#### [Requirement]
In the lab description below, where was the lab located from 2008 to 2010?

#### [Text shown]
The mission of the lab is to develop and use neurogenetics methods to better understand basic brain functions that are disrupted in common mental disorders. The lab has technical expertise in genetics, behavior experiments, instrumentation development, neuroanatomy and related methods. We are particularly interested in aversive associative learning and related defense behaviors, including the role of conserved genes involved in these processes that will help us understand human brain function and dysfunction.
Since 2011 the lab has been in the Neuroscience and Behavioral Disorder Program at Duke-NUS Medical School. The lab is affiliated with in the Institute of Molecular and Cell Biology. From 2011 to 2013 the lab was part of the Neuroscience Research Partnership at A*STAR; from 2008–2010 the lab was at the Wellcome Trust Centre for Human Genetics, University of Oxford.
We are an international group of scientists with experience in neurogenetics, molecular biology, sensory neuroscience and research engineering. More here.
We collaborate with computer scientists, bioinformaticians, marine biologists, engineers, structural biologists, statisticians and other neuroscientists here in Singapore and abroad.
If you are interested in joining us there is more information here.
For a century, the vinegar fly Drosophila melanogaster has been the dominant animal genetic system, having been used to elucidate the pathways involved in body formation (development). In the past 40 years, this fly has also emerged as an important experimental system for the study of brain and behavior. The small, genetically-tractable vinegar fly brain is helping scientists understand the 'mezzanine' problem of neuroscience: how the connectivity and activity patterns of neurons and circuits can generate behavior, including those from which fundamental cognitive and emotional processes emerge.

#### [Given records]
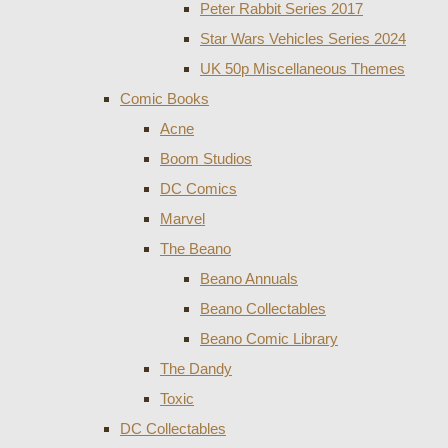
Peter Rabbit Series 2017
Star Wars Vehicles Series 2024
UK 50p Miscellaneous Themes
Comic Books
Acne
Boom Studios
DC Comics
Marvel
The Beano
Beano Annuals
Beano Collectables
Beano Comic Library
The Dandy
Toxic
DC Collectables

#### [Answer section]
At the Wellcome Trust Centre for Human Genetics, University of Oxford.